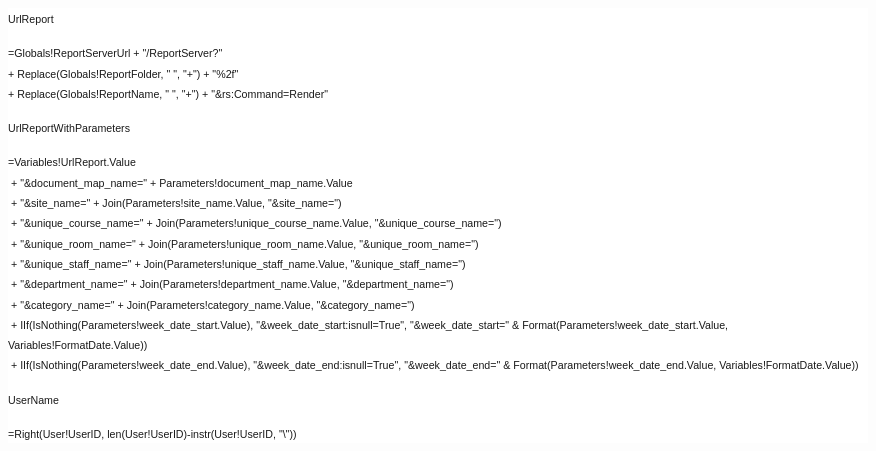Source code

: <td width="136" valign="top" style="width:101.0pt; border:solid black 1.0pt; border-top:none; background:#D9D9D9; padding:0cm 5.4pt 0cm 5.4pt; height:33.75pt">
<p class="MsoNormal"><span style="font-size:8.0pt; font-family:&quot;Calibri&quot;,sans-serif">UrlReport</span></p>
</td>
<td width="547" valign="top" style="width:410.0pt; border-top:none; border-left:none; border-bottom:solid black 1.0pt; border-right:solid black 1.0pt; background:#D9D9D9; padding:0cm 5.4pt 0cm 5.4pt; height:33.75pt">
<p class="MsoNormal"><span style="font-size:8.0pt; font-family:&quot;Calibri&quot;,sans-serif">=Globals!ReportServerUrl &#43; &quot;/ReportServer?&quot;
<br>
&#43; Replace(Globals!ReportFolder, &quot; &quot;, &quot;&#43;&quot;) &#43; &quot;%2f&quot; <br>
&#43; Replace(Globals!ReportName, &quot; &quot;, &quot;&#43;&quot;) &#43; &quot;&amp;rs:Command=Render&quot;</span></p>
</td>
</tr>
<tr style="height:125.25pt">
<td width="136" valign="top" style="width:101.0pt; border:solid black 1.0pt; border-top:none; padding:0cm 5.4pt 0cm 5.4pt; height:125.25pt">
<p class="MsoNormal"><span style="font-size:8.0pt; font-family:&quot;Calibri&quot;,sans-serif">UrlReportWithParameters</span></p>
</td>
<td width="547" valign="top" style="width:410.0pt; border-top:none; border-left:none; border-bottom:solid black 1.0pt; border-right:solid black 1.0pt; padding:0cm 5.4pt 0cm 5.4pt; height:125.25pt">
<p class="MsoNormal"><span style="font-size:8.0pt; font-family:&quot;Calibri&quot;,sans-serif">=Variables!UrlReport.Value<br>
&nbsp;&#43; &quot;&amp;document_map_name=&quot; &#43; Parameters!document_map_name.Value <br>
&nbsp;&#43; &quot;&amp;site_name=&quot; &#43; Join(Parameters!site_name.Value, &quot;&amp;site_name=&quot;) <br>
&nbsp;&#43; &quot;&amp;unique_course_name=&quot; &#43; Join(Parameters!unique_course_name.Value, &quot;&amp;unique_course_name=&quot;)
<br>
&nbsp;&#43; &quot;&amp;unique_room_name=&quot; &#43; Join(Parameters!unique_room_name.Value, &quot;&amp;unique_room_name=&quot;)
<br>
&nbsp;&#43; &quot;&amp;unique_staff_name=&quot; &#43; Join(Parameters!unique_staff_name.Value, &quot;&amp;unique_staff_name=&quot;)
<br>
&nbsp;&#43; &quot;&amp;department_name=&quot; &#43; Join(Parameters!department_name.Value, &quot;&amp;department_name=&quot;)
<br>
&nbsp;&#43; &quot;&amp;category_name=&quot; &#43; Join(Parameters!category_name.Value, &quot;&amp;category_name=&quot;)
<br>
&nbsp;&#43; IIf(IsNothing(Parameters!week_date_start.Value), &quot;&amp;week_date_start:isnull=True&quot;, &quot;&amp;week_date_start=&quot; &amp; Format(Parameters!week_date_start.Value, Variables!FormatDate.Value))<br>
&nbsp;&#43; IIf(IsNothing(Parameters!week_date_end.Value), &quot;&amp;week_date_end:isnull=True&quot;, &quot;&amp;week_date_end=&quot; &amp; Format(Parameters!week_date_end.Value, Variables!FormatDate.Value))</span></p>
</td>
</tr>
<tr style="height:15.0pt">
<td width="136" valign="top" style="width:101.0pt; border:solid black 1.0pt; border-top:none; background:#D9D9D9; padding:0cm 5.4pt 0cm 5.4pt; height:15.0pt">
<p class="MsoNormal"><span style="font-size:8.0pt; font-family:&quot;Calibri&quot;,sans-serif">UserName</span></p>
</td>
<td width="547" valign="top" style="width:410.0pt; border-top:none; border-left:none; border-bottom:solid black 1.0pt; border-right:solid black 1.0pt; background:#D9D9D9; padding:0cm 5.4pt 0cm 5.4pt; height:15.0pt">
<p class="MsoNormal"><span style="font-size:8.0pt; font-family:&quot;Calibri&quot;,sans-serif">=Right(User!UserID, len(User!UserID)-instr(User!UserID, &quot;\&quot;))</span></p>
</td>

**********

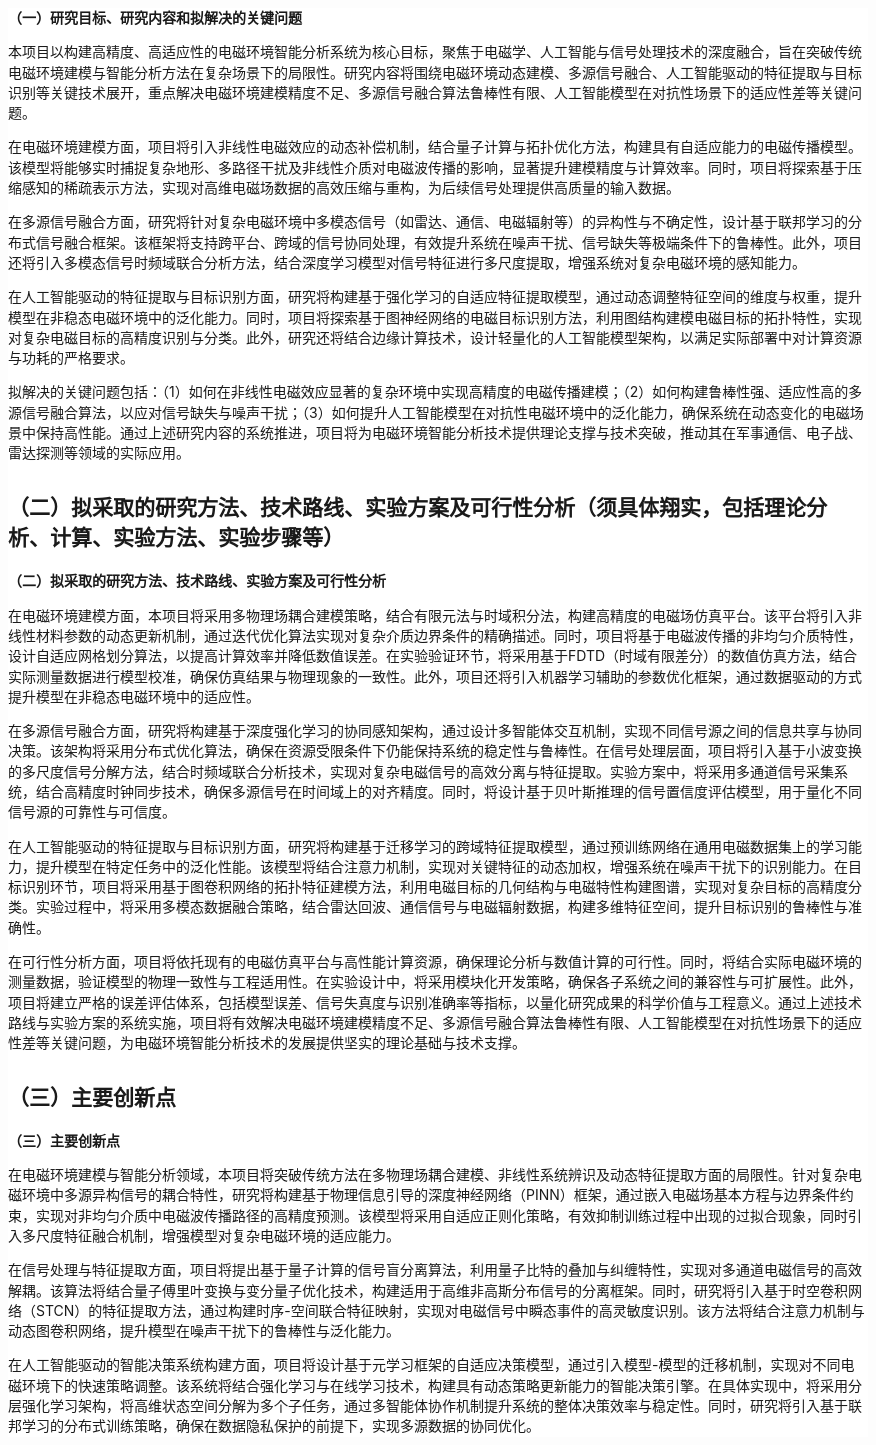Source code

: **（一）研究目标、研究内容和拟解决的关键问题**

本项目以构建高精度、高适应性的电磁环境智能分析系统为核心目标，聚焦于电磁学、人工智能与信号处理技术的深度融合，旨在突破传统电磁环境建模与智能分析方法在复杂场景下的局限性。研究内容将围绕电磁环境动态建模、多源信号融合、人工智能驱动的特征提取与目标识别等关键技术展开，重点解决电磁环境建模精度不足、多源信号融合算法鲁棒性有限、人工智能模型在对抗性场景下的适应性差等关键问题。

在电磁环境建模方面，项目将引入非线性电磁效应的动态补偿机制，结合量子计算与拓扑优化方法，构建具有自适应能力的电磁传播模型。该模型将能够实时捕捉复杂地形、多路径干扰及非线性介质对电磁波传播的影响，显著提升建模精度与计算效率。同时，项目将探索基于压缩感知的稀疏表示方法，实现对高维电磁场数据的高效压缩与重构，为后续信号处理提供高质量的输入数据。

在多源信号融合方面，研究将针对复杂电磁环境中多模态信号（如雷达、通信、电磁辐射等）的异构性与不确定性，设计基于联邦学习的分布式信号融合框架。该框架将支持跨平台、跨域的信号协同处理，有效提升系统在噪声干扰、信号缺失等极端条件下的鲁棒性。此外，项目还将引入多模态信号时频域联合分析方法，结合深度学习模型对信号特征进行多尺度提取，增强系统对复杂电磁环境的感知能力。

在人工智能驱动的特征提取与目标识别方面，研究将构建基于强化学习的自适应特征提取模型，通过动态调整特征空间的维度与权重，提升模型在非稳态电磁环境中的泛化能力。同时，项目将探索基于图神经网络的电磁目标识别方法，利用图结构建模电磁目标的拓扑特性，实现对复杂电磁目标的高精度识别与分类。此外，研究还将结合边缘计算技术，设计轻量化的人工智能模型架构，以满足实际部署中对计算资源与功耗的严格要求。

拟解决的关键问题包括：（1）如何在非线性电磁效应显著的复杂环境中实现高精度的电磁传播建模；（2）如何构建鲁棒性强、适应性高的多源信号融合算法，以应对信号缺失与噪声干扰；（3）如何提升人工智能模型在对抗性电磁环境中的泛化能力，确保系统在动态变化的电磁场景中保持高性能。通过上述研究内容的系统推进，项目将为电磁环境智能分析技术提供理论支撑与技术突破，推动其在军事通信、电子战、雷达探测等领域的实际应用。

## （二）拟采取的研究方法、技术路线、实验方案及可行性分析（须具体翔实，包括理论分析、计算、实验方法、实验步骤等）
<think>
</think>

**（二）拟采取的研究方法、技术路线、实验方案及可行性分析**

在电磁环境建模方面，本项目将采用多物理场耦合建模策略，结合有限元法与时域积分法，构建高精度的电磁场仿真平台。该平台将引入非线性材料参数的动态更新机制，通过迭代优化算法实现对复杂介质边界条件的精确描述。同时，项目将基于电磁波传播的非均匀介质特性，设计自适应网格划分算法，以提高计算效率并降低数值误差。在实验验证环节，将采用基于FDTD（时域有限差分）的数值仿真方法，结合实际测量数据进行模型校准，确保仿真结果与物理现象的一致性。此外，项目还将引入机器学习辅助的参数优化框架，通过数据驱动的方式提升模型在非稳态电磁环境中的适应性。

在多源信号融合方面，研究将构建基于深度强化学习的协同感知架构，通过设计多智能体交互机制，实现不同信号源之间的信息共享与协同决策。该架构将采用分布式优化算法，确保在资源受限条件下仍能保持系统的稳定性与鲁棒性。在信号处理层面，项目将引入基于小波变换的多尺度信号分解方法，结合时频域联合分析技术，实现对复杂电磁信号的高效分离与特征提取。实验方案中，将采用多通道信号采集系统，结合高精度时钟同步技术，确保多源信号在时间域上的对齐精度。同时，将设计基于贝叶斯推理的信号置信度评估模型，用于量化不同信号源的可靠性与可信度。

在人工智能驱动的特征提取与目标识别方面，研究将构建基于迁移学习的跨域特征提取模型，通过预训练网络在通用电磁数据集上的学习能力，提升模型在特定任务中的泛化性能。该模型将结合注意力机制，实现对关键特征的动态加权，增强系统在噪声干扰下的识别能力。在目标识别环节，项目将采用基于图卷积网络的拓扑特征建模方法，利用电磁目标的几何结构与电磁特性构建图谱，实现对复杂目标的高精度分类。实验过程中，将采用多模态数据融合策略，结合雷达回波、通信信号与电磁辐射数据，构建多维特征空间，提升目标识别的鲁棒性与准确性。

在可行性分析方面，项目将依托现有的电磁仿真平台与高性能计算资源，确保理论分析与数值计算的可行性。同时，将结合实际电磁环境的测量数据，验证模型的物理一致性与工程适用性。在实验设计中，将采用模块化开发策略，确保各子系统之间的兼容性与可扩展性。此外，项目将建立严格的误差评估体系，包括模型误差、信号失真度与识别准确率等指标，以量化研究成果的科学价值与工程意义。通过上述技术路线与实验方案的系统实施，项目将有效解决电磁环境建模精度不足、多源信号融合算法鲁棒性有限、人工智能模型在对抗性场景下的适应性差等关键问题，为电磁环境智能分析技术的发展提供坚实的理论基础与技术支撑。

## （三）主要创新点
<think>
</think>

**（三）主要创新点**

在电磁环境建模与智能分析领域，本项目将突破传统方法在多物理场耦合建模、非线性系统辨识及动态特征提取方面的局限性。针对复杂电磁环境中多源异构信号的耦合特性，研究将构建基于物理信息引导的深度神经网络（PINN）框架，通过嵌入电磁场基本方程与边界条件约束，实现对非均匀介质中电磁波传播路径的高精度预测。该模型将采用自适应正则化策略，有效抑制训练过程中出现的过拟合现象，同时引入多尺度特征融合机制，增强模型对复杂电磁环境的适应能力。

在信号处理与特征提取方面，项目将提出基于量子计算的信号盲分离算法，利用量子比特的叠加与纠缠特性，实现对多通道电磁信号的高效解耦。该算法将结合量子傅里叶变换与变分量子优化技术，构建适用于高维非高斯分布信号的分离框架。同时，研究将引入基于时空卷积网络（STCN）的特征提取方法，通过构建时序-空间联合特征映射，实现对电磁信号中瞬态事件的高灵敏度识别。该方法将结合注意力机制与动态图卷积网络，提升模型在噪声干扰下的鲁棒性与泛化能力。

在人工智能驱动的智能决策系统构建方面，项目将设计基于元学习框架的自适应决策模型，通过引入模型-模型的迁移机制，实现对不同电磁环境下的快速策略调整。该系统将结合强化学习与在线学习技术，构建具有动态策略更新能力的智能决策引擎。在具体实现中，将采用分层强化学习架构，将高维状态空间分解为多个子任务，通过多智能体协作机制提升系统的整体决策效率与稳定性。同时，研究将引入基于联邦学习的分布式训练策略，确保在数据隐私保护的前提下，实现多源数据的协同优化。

**********

### What is expected
Above are the entries. Output exactly the lines beginning with the line that has "## （三）主要创新点" and ending with the line that has "在电磁环境建模与智能分析领域".

### Task response
## （三）主要创新点
<think>
</think>

**（三）主要创新点**

在电磁环境建模与智能分析领域，本项目将突破传统方法在多物理场耦合建模、非线性系统辨识及动态特征提取方面的局限性。针对复杂电磁环境中多源异构信号的耦合特性，研究将构建基于物理信息引导的深度神经网络（PINN）框架，通过嵌入电磁场基本方程与边界条件约束，实现对非均匀介质中电磁波传播路径的高精度预测。该模型将采用自适应正则化策略，有效抑制训练过程中出现的过拟合现象，同时引入多尺度特征融合机制，增强模型对复杂电磁环境的适应能力。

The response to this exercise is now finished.